Jean-Luc Melenchon, député européen et membre du Parti de Gauche, avait ainsi pris la défense des salariés d'Air France mardi à l'antenne de BFMTV . "Je mets en garde tous ceux qui montrent du doigt la violence des salariés de cette façon, en niant la violence qui leur est faite à eux." Il ajoute : "Il y a une violence qu'on ne voit pas, qui est dix fois pire (...), c'est la violence de gens qui sont condamnés à la mort sociale parce qu'ils n'ont plus leur emploi."

Pierre Laurent, secrétaire national du Parti communiste français, avait également considéré que le plan de restructuration d'Air France était une "énorme violence sociale" : "Je crois qu’on ne peut pas sortir ces actes (de violences, ndlr) de leur contexte. L’attitude de la direction de l'avionneur est une attitude provocatrice insupportable alors que les salariés demandent depuis des semaines qu’une véritable négociation s’ouvre", avait-il affirmé sur Public Sénat .

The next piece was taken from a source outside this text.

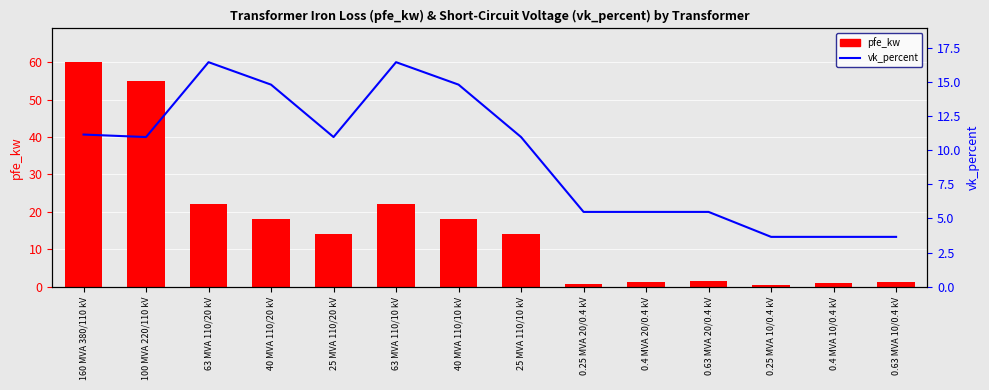

What is the label of the 12th bar from the right?

63 MVA 110/20 kV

Le leader de la CGT a à sont tour apporté son soutien aux salariés d'Air France. Au micro de France Info mercredi, Philippe Martinez a affirmé : "La violence sociale, il faudrait en parler (..) Il y a 3000 salariés qui vont perdre leur boulot. Perdre son boulot, ça c'est violent."

54% d'empathie

L'ensemble de ces politiques disent ne pas cautionner la violence physique qui a été faite contre les dirigeants d'Air France, mais veulent faire la lumière sur la violence sociale dont souffrent également les salariés de la compagnie aérienne. Comme ces 54 % de Français qui disent comprendre l'attitude des salariés d'Air France excédés.

De quoi faire relativiser les mots utilisés par Manuel Valls et par Emmanuel Macron après cette scène très échevelée. Le Premier ministre avait qualifié de "voyous" les auteurs des violences sur le DRH de la compagnie, quand son ministre de l'Economie avait jugé "stupides" leur action.